◆ About this task ◆
Answer these from the Django logging text:
(a) Which class does the settings give for the 'mail_admins' handler?
(b) According to the reply, what is the name of the single logger the settings install?
(c) What kind of logger does the reply suggest using instead?

(Page text begins)

Reputation: 64739
How do you make logging.error(msg) show the error message in a Django app?
It's often recommended to use Python's logging module to handle logging output in Django, but I'm finding it to be very cumbersome and complicated, and very easy to completely disable all output.
In my Django settings, I have these logging settings:
LOGGING = {
'version': 1,
'disable_existing_loggers': False,
'handlers': {
'mail_admins': {
'level': 'ERROR',
'class': 'django.utils.log.AdminEmailHandler'
}
},
'loggers': {
'django.request': {
'handlers': ['mail_admins'],
'level': 'ERROR',
'propagate': True,
},
}
}
And in a management command, I call the logger like:
import logging
LOG = logging.getLogger(__name__)
LOG.error('some error happened!')
but I never see these errors in a console, even from my local dev server with DEBUG enabled. What am I doing wrong?
Upvotes: 1
Views: 719
Reputation: 15388
You are probably not seeing the logging output, because you do not have a logger installed for whatever __name__
is in your script.
To explain:
'loggers': {
'django.request': {
'handlers': ['mail_admins'],
'level': 'ERROR',
'propagate': True,
},
}
tells the logging framework to install a single logger with name 'django.request'
. Hence only messages logged to 'django.request'
will result in any output, i.e. if --in your example code-- __name__
is not 'django.request'
, you will not get any output.
What you probably want is a root logger:
'': {
'handlers': ['mail_admins'],
'level': 'ERROR',
'propagate': True, # this tells logger to send logging message
# to its parent (will send if set to True)
}
Additional loggers can be installed for different (django and non-django) modules.

(Page text ends)
(Data excerpts begins)

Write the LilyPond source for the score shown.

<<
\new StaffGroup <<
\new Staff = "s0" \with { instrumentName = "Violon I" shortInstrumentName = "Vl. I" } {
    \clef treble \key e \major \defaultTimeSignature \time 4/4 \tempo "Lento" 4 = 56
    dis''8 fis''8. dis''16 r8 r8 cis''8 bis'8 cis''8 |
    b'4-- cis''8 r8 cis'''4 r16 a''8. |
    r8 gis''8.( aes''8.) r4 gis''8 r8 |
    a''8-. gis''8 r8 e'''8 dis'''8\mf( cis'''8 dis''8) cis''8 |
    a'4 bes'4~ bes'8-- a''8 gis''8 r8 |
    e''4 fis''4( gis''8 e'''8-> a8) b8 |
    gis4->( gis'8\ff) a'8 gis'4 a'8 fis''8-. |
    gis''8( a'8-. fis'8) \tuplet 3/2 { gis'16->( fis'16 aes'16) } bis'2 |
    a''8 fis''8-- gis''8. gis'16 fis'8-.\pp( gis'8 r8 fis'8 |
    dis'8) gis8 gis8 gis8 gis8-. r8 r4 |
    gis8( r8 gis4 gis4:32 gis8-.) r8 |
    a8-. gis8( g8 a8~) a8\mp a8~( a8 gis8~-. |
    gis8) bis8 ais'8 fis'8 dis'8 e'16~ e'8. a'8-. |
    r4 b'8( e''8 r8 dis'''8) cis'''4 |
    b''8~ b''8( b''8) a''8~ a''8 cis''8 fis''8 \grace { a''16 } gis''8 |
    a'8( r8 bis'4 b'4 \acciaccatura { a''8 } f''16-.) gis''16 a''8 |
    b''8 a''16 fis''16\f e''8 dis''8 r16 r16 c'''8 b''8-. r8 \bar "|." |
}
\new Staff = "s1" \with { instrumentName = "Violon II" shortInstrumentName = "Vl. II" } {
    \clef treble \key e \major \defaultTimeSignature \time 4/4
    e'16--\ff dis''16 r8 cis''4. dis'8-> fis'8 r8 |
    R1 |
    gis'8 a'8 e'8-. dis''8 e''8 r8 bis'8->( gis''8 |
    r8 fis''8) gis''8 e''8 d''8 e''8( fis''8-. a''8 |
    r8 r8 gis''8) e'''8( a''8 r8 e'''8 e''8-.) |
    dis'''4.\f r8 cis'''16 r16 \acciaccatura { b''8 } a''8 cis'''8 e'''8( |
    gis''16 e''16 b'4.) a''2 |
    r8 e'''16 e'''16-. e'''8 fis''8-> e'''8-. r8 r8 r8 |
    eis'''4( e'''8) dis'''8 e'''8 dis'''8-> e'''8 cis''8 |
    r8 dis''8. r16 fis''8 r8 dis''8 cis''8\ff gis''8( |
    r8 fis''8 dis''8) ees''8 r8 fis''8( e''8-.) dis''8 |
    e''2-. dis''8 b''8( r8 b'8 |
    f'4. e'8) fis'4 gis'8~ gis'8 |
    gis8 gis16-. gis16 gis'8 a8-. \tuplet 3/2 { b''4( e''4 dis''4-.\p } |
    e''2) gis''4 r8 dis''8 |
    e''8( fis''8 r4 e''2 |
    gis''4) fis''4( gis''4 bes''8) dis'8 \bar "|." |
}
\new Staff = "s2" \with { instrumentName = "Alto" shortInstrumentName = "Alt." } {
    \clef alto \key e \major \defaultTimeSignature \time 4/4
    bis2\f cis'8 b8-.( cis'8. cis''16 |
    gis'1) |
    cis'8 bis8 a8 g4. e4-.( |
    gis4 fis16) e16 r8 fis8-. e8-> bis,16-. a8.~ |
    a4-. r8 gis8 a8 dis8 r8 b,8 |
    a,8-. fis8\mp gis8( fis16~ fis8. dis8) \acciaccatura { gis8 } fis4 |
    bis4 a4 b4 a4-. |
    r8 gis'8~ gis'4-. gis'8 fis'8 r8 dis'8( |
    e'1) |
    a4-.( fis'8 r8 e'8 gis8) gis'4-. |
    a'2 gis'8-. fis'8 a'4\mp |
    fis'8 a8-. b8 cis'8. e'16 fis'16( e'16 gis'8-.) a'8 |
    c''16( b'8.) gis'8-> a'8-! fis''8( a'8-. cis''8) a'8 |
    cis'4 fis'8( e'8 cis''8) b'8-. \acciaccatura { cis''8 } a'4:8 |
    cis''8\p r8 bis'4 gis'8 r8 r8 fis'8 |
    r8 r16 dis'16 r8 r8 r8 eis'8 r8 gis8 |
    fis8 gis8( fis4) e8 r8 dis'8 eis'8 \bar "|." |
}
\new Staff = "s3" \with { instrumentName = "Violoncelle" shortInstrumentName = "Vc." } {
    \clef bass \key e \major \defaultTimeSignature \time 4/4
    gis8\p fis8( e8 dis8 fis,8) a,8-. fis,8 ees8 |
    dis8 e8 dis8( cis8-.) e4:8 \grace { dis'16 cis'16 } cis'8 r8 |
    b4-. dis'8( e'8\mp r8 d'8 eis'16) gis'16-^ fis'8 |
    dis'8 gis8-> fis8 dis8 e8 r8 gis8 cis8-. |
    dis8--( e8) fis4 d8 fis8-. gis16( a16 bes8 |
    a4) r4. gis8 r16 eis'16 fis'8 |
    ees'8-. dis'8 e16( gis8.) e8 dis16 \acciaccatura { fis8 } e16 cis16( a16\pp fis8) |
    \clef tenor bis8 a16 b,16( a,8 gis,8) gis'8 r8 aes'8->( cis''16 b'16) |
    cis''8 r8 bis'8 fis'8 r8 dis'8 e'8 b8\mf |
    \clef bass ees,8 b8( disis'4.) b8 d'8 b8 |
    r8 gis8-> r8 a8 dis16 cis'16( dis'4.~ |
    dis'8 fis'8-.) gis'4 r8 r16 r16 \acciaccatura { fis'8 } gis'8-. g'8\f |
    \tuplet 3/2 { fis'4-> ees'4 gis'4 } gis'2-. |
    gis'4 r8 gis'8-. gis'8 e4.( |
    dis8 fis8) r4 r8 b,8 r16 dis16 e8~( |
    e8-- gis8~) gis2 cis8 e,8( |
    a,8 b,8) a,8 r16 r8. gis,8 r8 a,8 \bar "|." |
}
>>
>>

(Data excerpts ends)

◆ Response area ◆
(a) django.utils.log.AdminEmailHandler
(b) 'django.request'
(c) A root logger